Tuesday, May 22, 2012 @ 6:56 AM |
Miss You
by Fietha
Gadis itu terduduk di
sebuah kursi, dengan tangan yang berada di bingkai bawah jendelanya, menopang
kepalanya yang kini tengah menengadah menatap bulan purnama yang kini tengah
bersinar sangat terang. Pikirannya sedikit menerawang, melayang-layang entah kemana,
membawa serta lamunannya pergi ke suatu tempat yang sama sekali tak
disadarinya. Satu rasa di dalam hatinya begitu membuatnya tertekan, suatu rasa
yang membuatnya sedikit berimajinasi, seakan melihat sesosok pemuda di bulan
yang tengah bersinar terang tersebut.
Rindu. Gadis tersebut
sungguh merindukan sosok pemuda yang kini ada dalam bayangannya, selalu dalam
pikirannya, menyertainya dalam lamunannya. Berapa lama ia tak berjumpa dengan
pemuda tersebut? Satu hari? Dua hari? Satu minggu? Satu bulan? Rasanya sudah
lebih dari yang disebutkan tersebut. Satu tahun? Mungkin bisa dikatakan seperti
itu. Begitu lama bukan?
Kini, kepalanya yang sejak
tadi menengadah, ditopang oleh kedua lengannya, memilih tertunduk, menatap
hampa tanpa tujuan sesuatu di bawahnya. Matanya yang tadi terbuka kini tengah
terpejam, perlahan titik demi titik air matapun mulai turun membasahi wajah
cantiknya. Rasa sakit di dadanya kian menekannya, membuatnya lantas mencengkram
dadanya sendiri, menganggap dengan melakukan hal tersebut, rasa tersebut akan
sedikit menghilang. Tidak, gadis tersebut sama sekali tidak menderita sakit
fisik. Mungkin ia hanya menderita suatu sakit psikis yang
berkepanjangan—penyakit rindu yang teramat sangat dalam.
Ia pun kemudian memeluk
dirinya sendiri, seakan perlahan mengingatkannya akan kerinduannya merasakan
pelukan pemuda tersebut. Rindu merasakan belaian, ciumannya, suaranya
lembutnya, dan juga wajah tampannya. Kenapa ia harus berada begitu jauh
darinya? Kenapa ia harus pergi dan sulit untuk datang kembali? Kenapa ia kala
itu begitu rela melepaskannya pergi untuk waktu yang begitu lama, membiarkannya
kini hidup dalam kesendirian?
Tidak, gadis itu bukan
melakukannya tanpa alasan. Demi yang begitu dicita-citakan oleh pemuda
tersebut, ia rela melepaskannya sementara, merantau ke tempat yang sangat jauh.

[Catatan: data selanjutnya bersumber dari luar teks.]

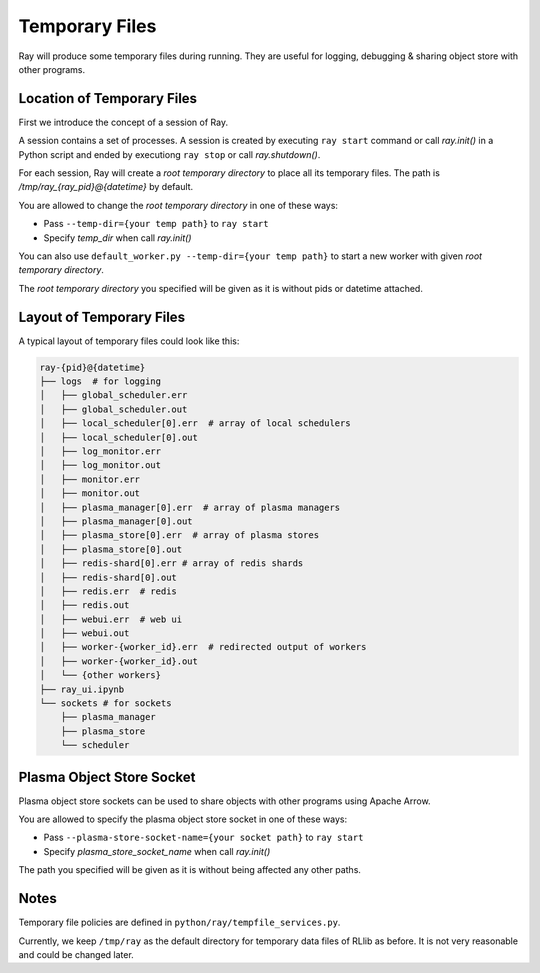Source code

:Temporary Files
===============

Ray will produce some temporary files during running.
They are useful for logging, debugging & sharing object store with other programs.

Location of Temporary Files
---------------------------

First we introduce the concept of a session of Ray.

A session contains a set of processes. A session is created by executing
``ray start`` command or call `ray.init()` in a Python script and ended by
executiong ``ray stop`` or call `ray.shutdown()`.

For each session, Ray will create a *root temporary directory* to place all its
temporary files. The path is `/tmp/ray_{ray_pid}@{datetime}` by default.

You are allowed to change the *root temporary directory* in one of these ways:

* Pass ``--temp-dir={your temp path}`` to ``ray start``
* Specify `temp_dir` when call `ray.init()`

You can also use ``default_worker.py --temp-dir={your temp path}`` to
start a new worker with given *root temporary directory*.

The *root temporary directory* you specified will be given as it is
without pids or datetime attached.

Layout of Temporary Files
-------------------------

A typical layout of temporary files could look like this:

.. code-block:: text

  ray-{pid}@{datetime}
  ├── logs  # for logging
  │   ├── global_scheduler.err
  │   ├── global_scheduler.out
  │   ├── local_scheduler[0].err  # array of local schedulers
  │   ├── local_scheduler[0].out
  │   ├── log_monitor.err
  │   ├── log_monitor.out
  │   ├── monitor.err
  │   ├── monitor.out
  │   ├── plasma_manager[0].err  # array of plasma managers
  │   ├── plasma_manager[0].out
  │   ├── plasma_store[0].err  # array of plasma stores
  │   ├── plasma_store[0].out
  │   ├── redis-shard[0].err # array of redis shards
  │   ├── redis-shard[0].out
  │   ├── redis.err  # redis
  │   ├── redis.out
  │   ├── webui.err  # web ui
  │   ├── webui.out
  │   ├── worker-{worker_id}.err  # redirected output of workers
  │   ├── worker-{worker_id}.out
  │   └── {other workers}
  ├── ray_ui.ipynb
  └── sockets # for sockets
      ├── plasma_manager
      ├── plasma_store
      └── scheduler


Plasma Object Store Socket
--------------------------

Plasma object store sockets can be used to share objects with other programs using Apache Arrow.

You are allowed to specify the plasma object store socket in one of these ways:

* Pass ``--plasma-store-socket-name={your socket path}`` to ``ray start``
* Specify `plasma_store_socket_name` when call `ray.init()`

The path you specified will be given as it is without being affected any other paths.

Notes
-----

Temporary file policies are defined in ``python/ray/tempfile_services.py``.

Currently, we keep ``/tmp/ray`` as the default directory for temporary data files of RLlib as before.
It is not very reasonable and could be changed later.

Demi yang diimpikan oleh pemuda tersebut, ia rela menahan segala rasa
kerinduannya, menahan semua keinginannya untuk bertemu dengan pemuda tersebut.
Yang bisa ia lakukan saat ini hanyalah menunggu. Menunggu sampai pemuda
tersebut meraih semua yang dicita-citakan, lantas kembali padanya, memeluknya,
menciumnya, menatapnya, demi melepaskan semua rasa rindu yang selama ini begitu
tebal menempel pada dirinya.
Ya, menunggu. Intinya, ia
hanya harus sedikit lebih bersabar. Ia yakin, dengan kesabarannya, ia pasti
akan memperoleh timbal balik yang lebih dari yang diharapkannya. Ini semua
hanya masalah waktu bukan? Waktu pasti akan cepat berlalu. Pasti. Dan ia yakin,
penantiannya tidak akan sia-sia.
END
Ini hanyalah suatu kisah kecil yang dibuat sang author secara
tidak sengaja, terinspirasi dari perasaan sang author yang
kini merasa sedikit 'rindu' pada sosok salah satu idolanya. Malas membuat nama
siapa sang gadis dan siapa sang pemuda, terserah bagi pembaca ingin
membayangkan siapa saja itu—yang jelas ada baiknya tidak usah membayangkan
kalau itu kisah antara sang author dengan idola yang dirindukannya—TOLONG JANGAN!
Pendek, sangat pendek. Berhubung sang author saat
ini mengalami suatu ketidakmampuan untuk menemukan suatu ide cerita yang bagus.
Kenyataannya, ini hanya suatu keisengan belaka yang dibuat sang author hanya
karena ia sedang ingin menulis. Hahaha.